Kampus
13 Mei, 2022 13:34 WIB
Penulis:Bhakti Hariani
Editor:Bunga NurSY
Eduwara.com, DEPOK—Dua tahun berturut-turut mudik Lebaran terhalang dilakukan akibat pandemi pandemi Covid-19. Pada 2022, ketika pelonggaran kegiatan dan mobilitas terjadi, antusiasme masyarakat melonjak tajam.
Hal itu dipaparkan Direktur Keamanan dan Keselamatan Korps Lalu Lintas Kepolisian Republik Indonesia (Korlantas Polri) Brigjen Pol Chryshnanda Dwilaksana dalam Kuliah Umum “Kemajuan Infrastruktur Jalan Tol, Meningkatnya Volume Kendaraan, Pandemi dan Tradisi dalam Peristiwa Mudik Lebaran 2022” bersama Fakultas Ilmu Sosial dan Ilmu Politik Universitas Indonesia (FISIP UI).
Dia menjelaskan, untuk mengantisipasi lonjakan mudik tersebut, pihak kepolisian membuka banyak pos selama mudik, yaitu pos kemanan, pos kesehatan, pos pelayanan, dan pos terpadu.
Kepolisian satuan lalu lintas (satlantas) juga membuka pelayanan virtual melalui digital maps di kawasan yang menjadi penyebab kemacetan ataupun kawasan rawan kecelakaan melalui monitoring National Traffic Management Center (NTMC) dan petugas lapangan.
“Target dari Operasi Ketupat 2022 ini adalah kelancaran lalu lintas yang lebih baik, keselamatan pemudik yang ditunjukkan dengan menurunnya angka korban kecelakaan, serta memutus mata rantai penyebaran Covid-19 dengan pengetatan protokol kesehatan,” ujar Chryshnanda dalam siaran pers yang diterima Eduwara.com, Jumat (13/5/2022).
Lebih lanjut diungkap Chryshnanda, dari data yang diperoleh, sebagian masyarakat Indonesia menggunakan tol. Oleh karena itu, kepolisian dan pemangku kebijakan memikirkan dampak kemacetan di jalan tol yang tidak hanya berkaitan dengan masalah lalu lintas dan transportasi, tetapi juga masalah sosial dan kemanusiaan. “Ketika kemacetan terjadi di jalan tol, ini menjadi sangat rumit apalagi jika memakan korban jiwa,” ujar Chryshanda.

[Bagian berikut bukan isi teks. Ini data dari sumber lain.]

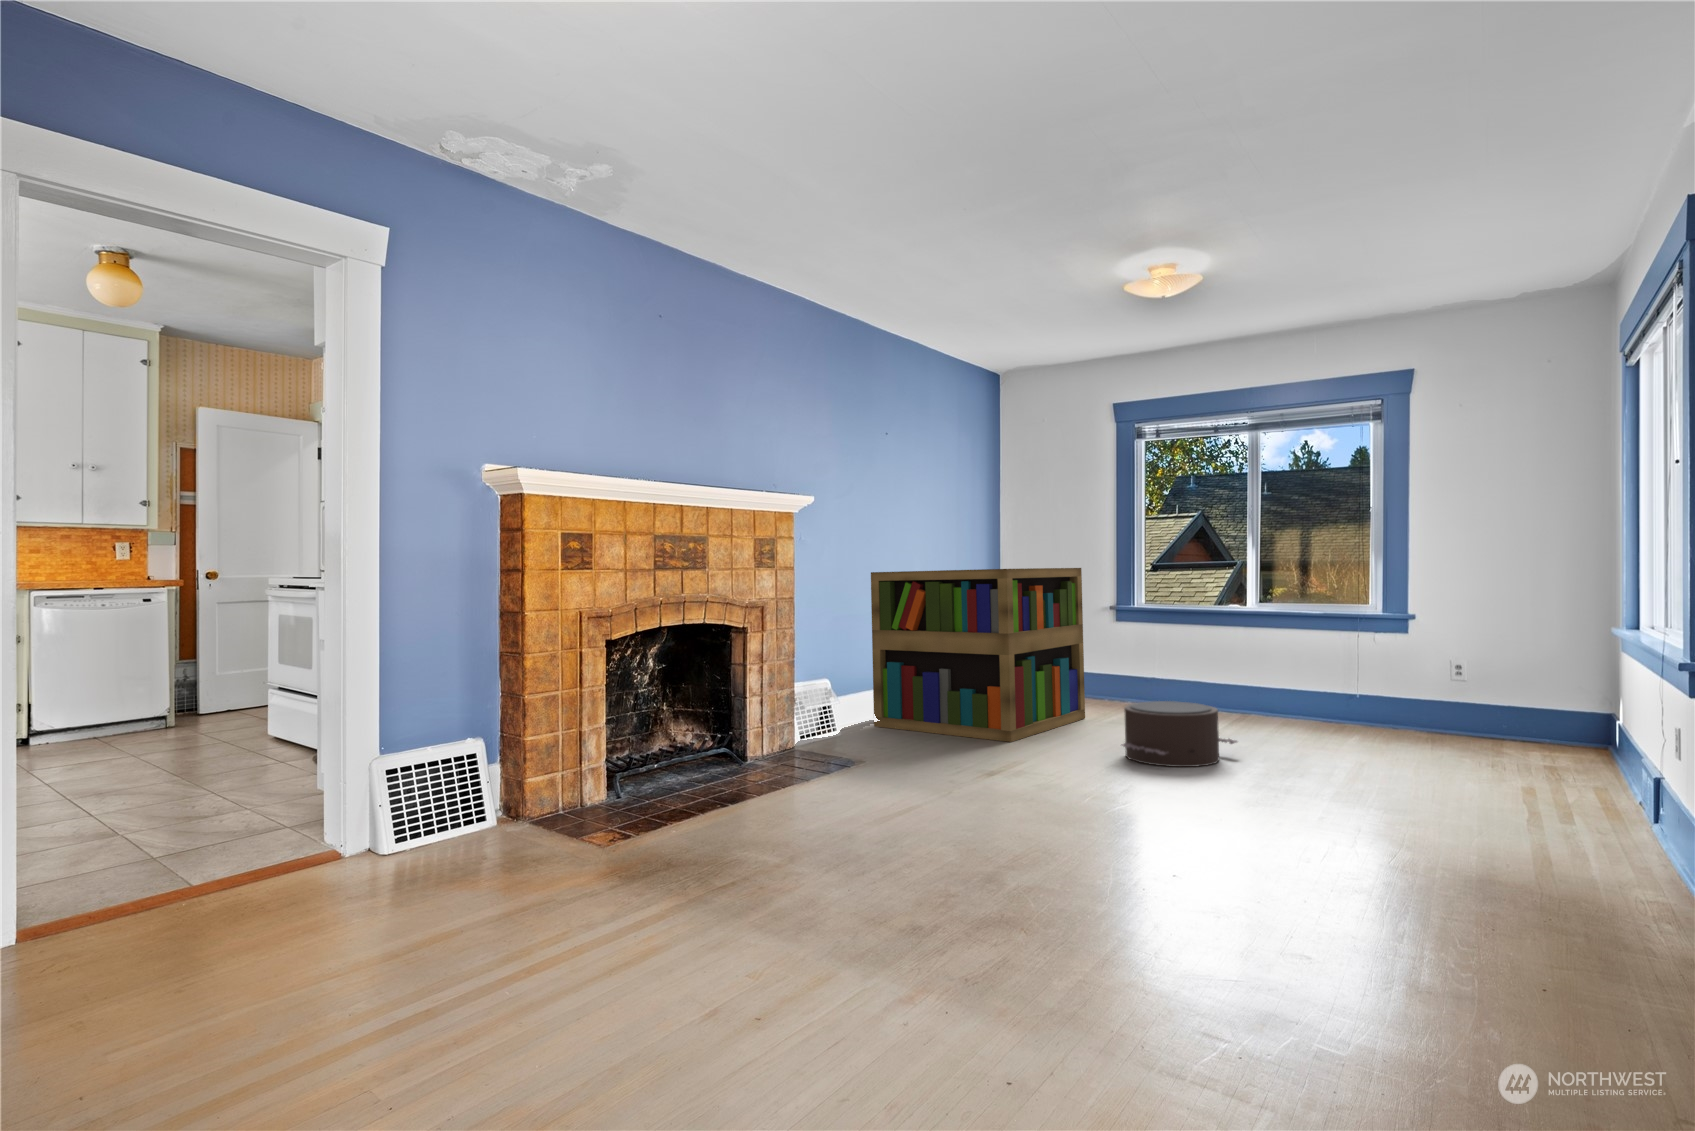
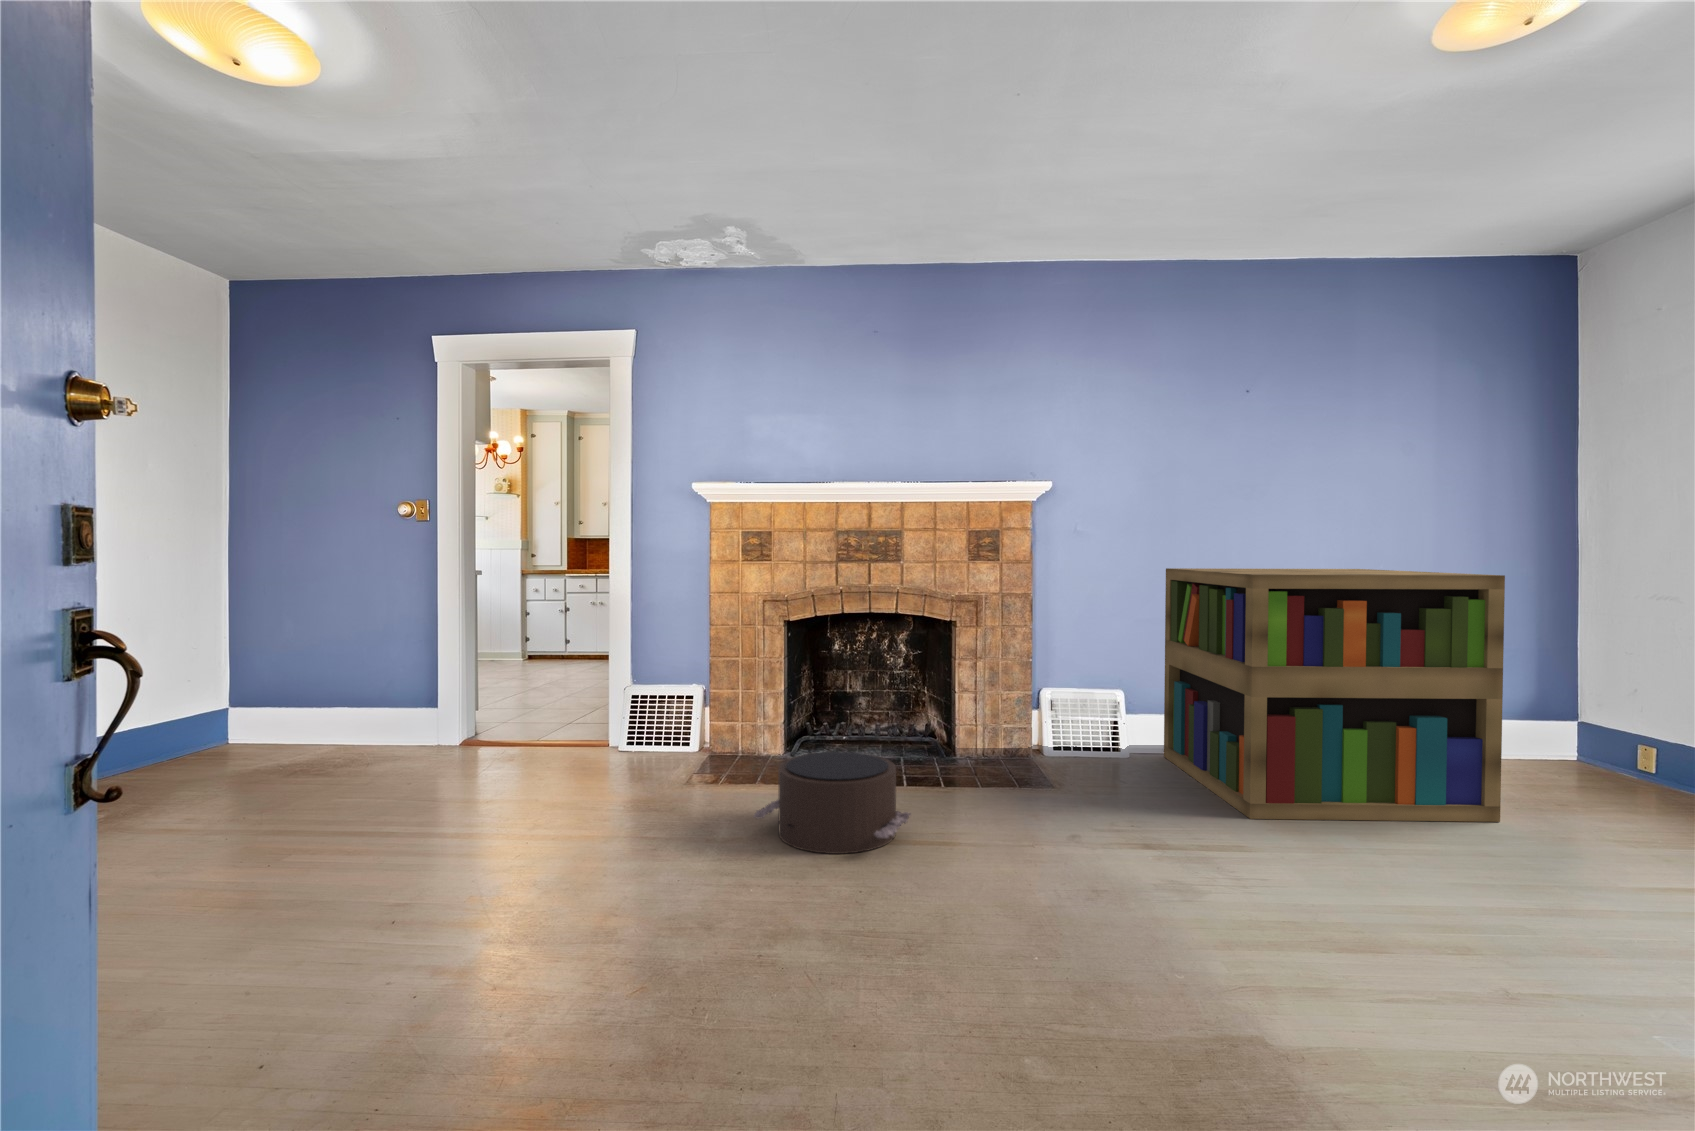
pouf: present [1122,701,1237,767] -> present [753,752,910,854]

Dekan FISIP UI Semiarto Aji Purwanto menuturkan, lebaran merupakan momentum pulang kampung yang melibatkan jutaan orang dengan euforia atau kesenangan yang luar biasa untuk bisa bertemu keluarga. Meski demikian, mudik kali ini bukan sekadar tradisi seperti pada tahun sebelumnya karena terjadi di tengah upaya menekan laju penyebaran virus Covid-19.
“Ledakan pergerakan pemudik ini diharapkan tidak menghambat kembalinya kehidupan normal walau dengan penerapan new normal,” ujar Aji.
Guru Besar Sosiologi FISIP UI Paulus Wirutomo melihat mudik sebagai fenomena sosial yang secara sistemik dan holistik dipengaruhi kondisi kultural, struktural, proses sosial. Kondisi kultural mencakup sistem nilai mengenai persaudaraan dan hubungan dengan orang tua.
Begitu kuatnya pengaruh sistem nilai ini sehingga mendorong orang untuk bergerak mudik dengan mengambil momentum tradisi.
“Secara struktural, fenomena mudik tampak di seluruh stratifikasi sosial masyarakat karena yang mudik bukan hanya yang berlebaran, melainkan juga yang tidak merayakannya,” ujar Paulus.